A team of researchers from the University of Copenhagen conducted a study analyses of 2,000-year-old papyri fragments with X-ray microscopy which show that black ink used by Egyptian scribes also contained copper — an element previously not identified in ancient ink.

Scientists from across the world were surprised to find that ancient ink contained copper. The ink was always assumed to be carbon-based. The ink, which was used for writing was considered to be carbon-based at least until the fourth and fifth centuries AD.

The study published in Scientific Reports was conducted by a team of cross-disciplinary researchers. They analyzed several papyri fragments to study the composition of ancient ink. The analyzed papyri fragments were written over a period of 300 years and from different geographical regions. This did not change the results of the study.

"The composition of the copper-containing carbon inks showed no significant differences that could be related to time periods or geographical locations, which suggests that the ancient Egyptians used the same technology for ink production throughout Egypt from roughly 200 BC to 100 AD," says Egyptologist and first author of the study Thomas Christiansen from the University of Copenhagen in a news release on their website.

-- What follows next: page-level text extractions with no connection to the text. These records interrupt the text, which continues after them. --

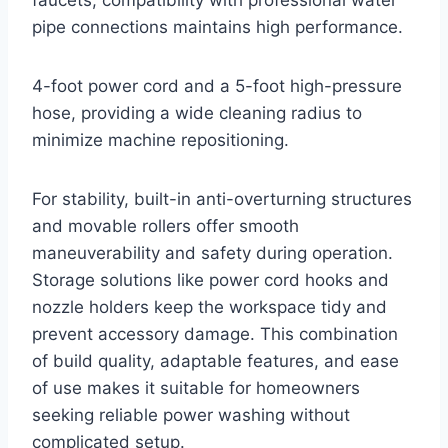
pipe connections maintains high performance.
4-foot power cord and a 5-foot high-pressure
hose, providing a wide cleaning radius to
minimize machine repositioning.
For stability, built-in anti-overturning structures
and movable rollers offer smooth
maneuverability and safety during operation.
Storage solutions like power cord hooks and
nozzle holders keep the workspace tidy and
prevent accessory damage. This combination
of build quality, adaptable features, and ease
of use makes it suitable for homeowners
seeking reliable power washing without
complicated setup.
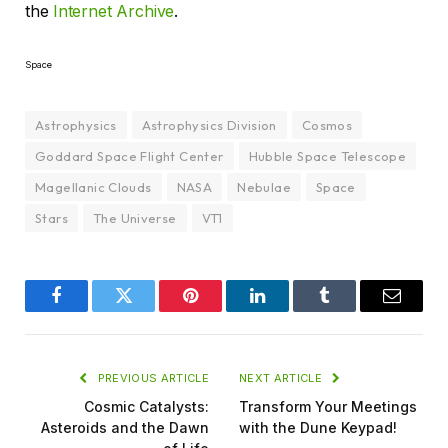
the
Internet Archive
.
Space
Astrophysics
Astrophysics Division
Cosmos
Goddard Space Flight Center
Hubble Space Telescope
Magellanic Clouds
NASA
Nebulae
Space
Stars
The Universe
VT1
Facebook
Twitter
Pinterest
LinkedIn
Tumblr
Email
PREVIOUS ARTICLE
NEXT ARTICLE
Cosmic Catalysts:
Transform Your Meetings
Asteroids and the Dawn
with the Dune Keypad!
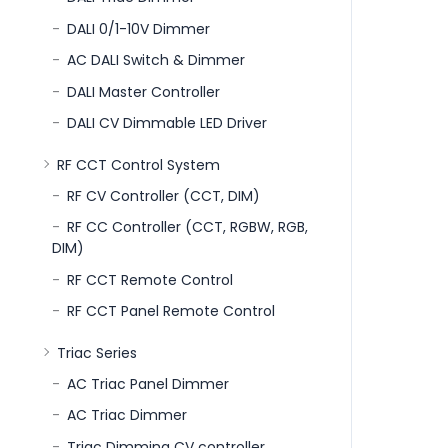
DALI 0/1-10V Dimmer
AC DALI Switch & Dimmer
DALI Master Controller
DALI CV Dimmable LED Driver
RF CCT Control System
RF CV Controller (CCT, DIM)
RF CC Controller (CCT, RGBW, RGB,
DIM)
RF CCT Remote Control
RF CCT Panel Remote Control
Triac Series
AC Triac Panel Dimmer
AC Triac Dimmer
Triac Dimming CV controller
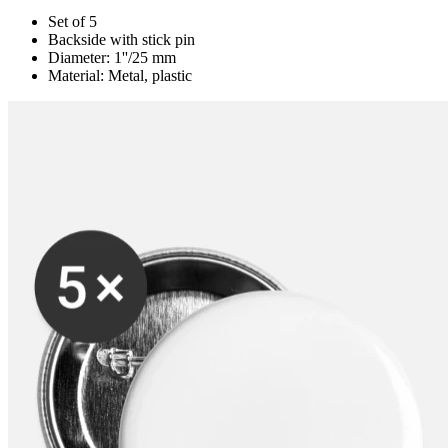
Set of 5
Backside with stick pin
Diameter: 1''/25 mm
Material: Metal, plastic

Advanced synchrotron radiation based X-ray microscopy equipment at the European Synchrotron Radiation Facility in Grenoble was utilized to study the 300-odd fragments that they had amassed. The study was conducted as a part of the cross-disciplinary CoNext project and the particles found in the inks indicate that they were by-products of the extraction of copper from sulphurous ores.

According to the press release, they studied papyri fragments which were all a part of a larger manuscript set belonging to the Papyrus Carlsberg Collection at the University of Copenhagen. The papers originated from two sources, the private papers of an Egyptian soldier named Horus, who was a soldier at a military camp in Pathyris, and from the Tebtunis temple library, which is the only surviving large-scale institutional library from ancient Egypt.

"None of the four inks studied here was completely identical, and there can even be variations within a single papyrus fragment, suggesting that the composition of ink produced at the same location could vary a great deal. This makes it impossible to produce maps of ink signatures that otherwise could have been used to date and place papyri fragments of uncertain provenance," said Thomas Christiansen.

"However, as many papyri have been handed down to us as fragments, the observation that ink used on individual manuscripts can differ from other manuscripts from the same source is good news insofar as it might facilitate the identification of fragments belonging to specific manuscripts or sections thereof," he added.

The team hopes that their results will help conserving the manuscripts. Knowing the composition of these artifacts could help scientists figure out a better way to preserve these links to our past. They are important flag posts of human development and ancient messages are evidence of growth of our species through time. The team also hopes that further study of historical manuscripts helps people understand human progress better.